Given that the cardinality of a countable set $A$ equal $\mathfrak a$, and $A$ be partitioned into singleton with elements within. Can we define the cardinality of disjoint double union with index $i\in I$ and $j\in J$, $I, J\subset \Bbb N$ such that:
$$A=\bigcup_{i=1}^{|I|}\bigcup_{j=1}^{|J|}\{a_{ij}\}$$
$$\left|\bigcup_{i=1}^{|I|}\bigcup_{j=1}^{|J|}\{a_{ij}\} \right|=\sum_{i=1}^{|I|}\sum_{j=1}^{|J|}|\{a_{ij}\}|=\sum_{i=1}^{|I|}\sum_{j=1}^{|J|}1 $$
$$=|I||J|=\mathfrak a\text{ is true?}$$
And if so, can it serve as an alternate definition of same cardinality between sets as existing a bijection?
EDIT:
The answer provided by @Hamdiken was satisfactory. Just to add the context of my motivation:
I thought of a prove that $|\{2k:k\in\Bbb N\}|=|\{2k-1:k\in\Bbb N\}|=|\Bbb N|$ like:
$$|\{2k:k\in\Bbb N\}|=\left|\lim_{n\to\infty}\bigcup_{k=1}^n\{2k\} \right| $$
$$=\lim_{n\to\infty}\left|\bigcup_{k=1}^n\{2k\} \right|=\lim_{n\to\infty}\sum_{k=1}^n|\{2k\}| $$
$$\lim_{n\to\infty}\sum_{k=1}^n 1=\lim_{n\to\infty}n=|\Bbb N| $$
The same can be done for $\{2k-1:k\in\Bbb N\}$. So given that for that case works, then I tried to prove with the same method that $|\Bbb Z|=|\Bbb N|$, so i tried to define $\Bbb Z=\{k:k\in \Bbb N \}\cup\{-k:k\in \Bbb N\}\cup\{0\}$, so:
$$|\Bbb Z|=\lim_{n\to\infty}\left|\{0\}\cup\left(\bigcup_{i=1}^2\bigcup_{k=1}^n\{(-1)^ik\}\right) \right| $$
$$=\lim_{n\to\infty} 1+\left|\bigcup_{i=1}^2\bigcup_{k=1}^n\{(-1)^ik\} \right|=1+\lim_{n\to\infty}\sum_{i=1}^2\sum_{k=1}^n|\{(-1)^ik\}| $$
$$=1+\lim_{n\to\infty}\sum_{i=1}^2\sum_{k=1}^n 1=1+\lim_{n\to\infty}2n $$
$$1+2|\Bbb N| $$
and by the info in this page, $1+2|\Bbb N|=|\Bbb N| $, and then this method would also work for $|\Bbb Q|=|\Bbb N|$. Sadly, doesn't for for all cardinality so I don't think it serve as a proof.

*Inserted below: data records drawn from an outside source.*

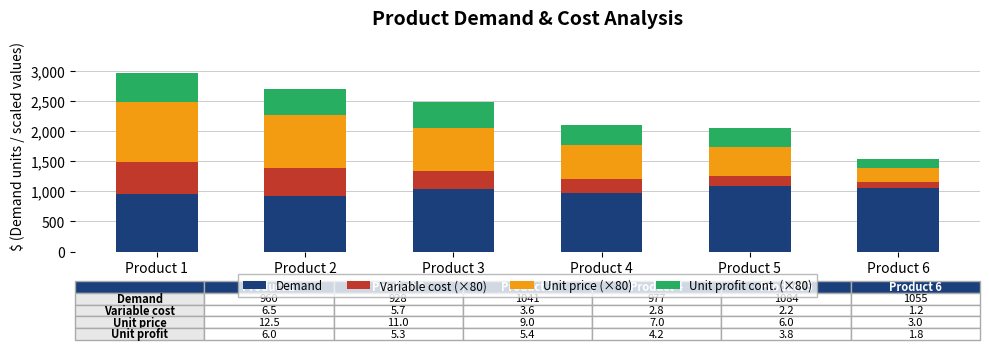

What is the total value across all series at Product 2?

2688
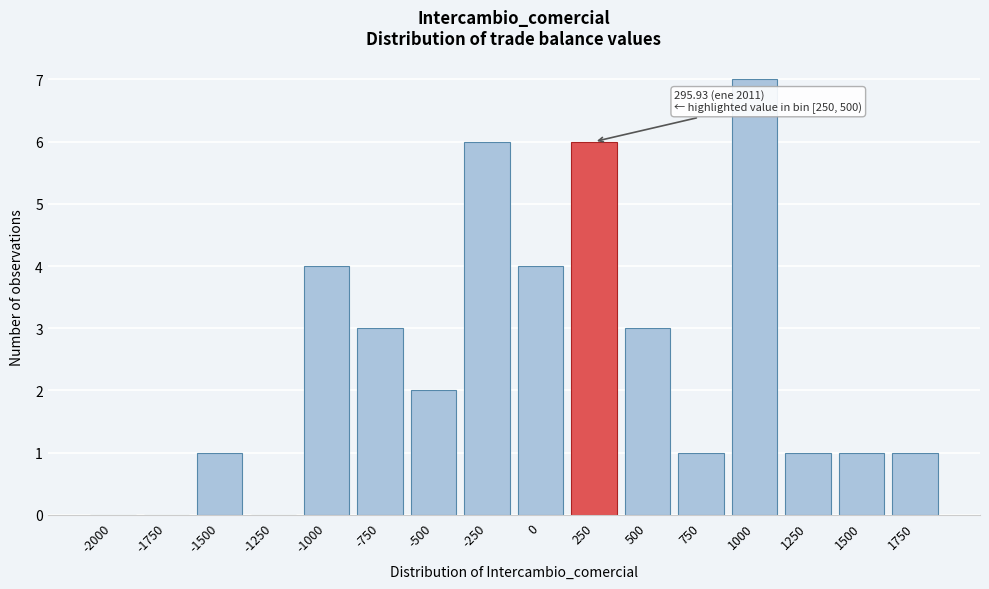

Reading right to left, what are all the values shown in this chart?

1750=1	1500=1	1250=1	1000=7	750=1	500=3	250=6	0=4	-250=6	-500=2	-750=3	-1000=4	-1250=0	-1500=1	-1750=0	-2000=0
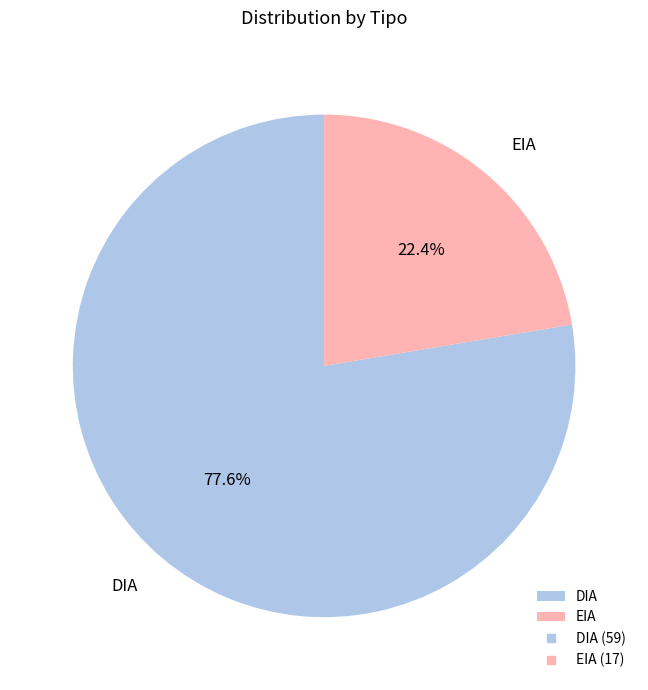

To the nearest percent, what portion does EIA represent?

22%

At first glance, when you develop your hypothesis, it looks like this : $$A=\bigcup_{i=1}^{|I|}\bigcup_{j=1}^{|J|}\{a_{ij}\}$$ $$=\bigcup_{i=1}^{|I|}\left(\left\{a_{i,1},a_{i,2},...,a_{i,|J|}\right\}\right)$$ $$=\left\{a_{1,1},a_{1,2},...,a_{k,1},a_{k,2},...a_{|I|,|J|}\right\}$$ This set (Given that your set $A$ is of finite cardinality $\mathfrak a$) can be rearranged into a matrix $M\in\mathcal M_{|I|,|J|}(\mathbb K)$ such that
$$M= \pmatrix{a_{1,1}&a_{1,2}&...&a_{1,|J|}\\ a_{2,1}&a_{2,2}&...&a_{2,|J|}\\ \vdots&\vdots&\ddots&\vdots\\ a_{|I|,1}&a_{|I|,2}&\cdots&a_{|I|,|J|} } $$ The question is : Is it always possible to arrange $\mathfrak a$ elements into a matrix ? (Consider the case $\mathfrak a =17$).
Hope this answers your question.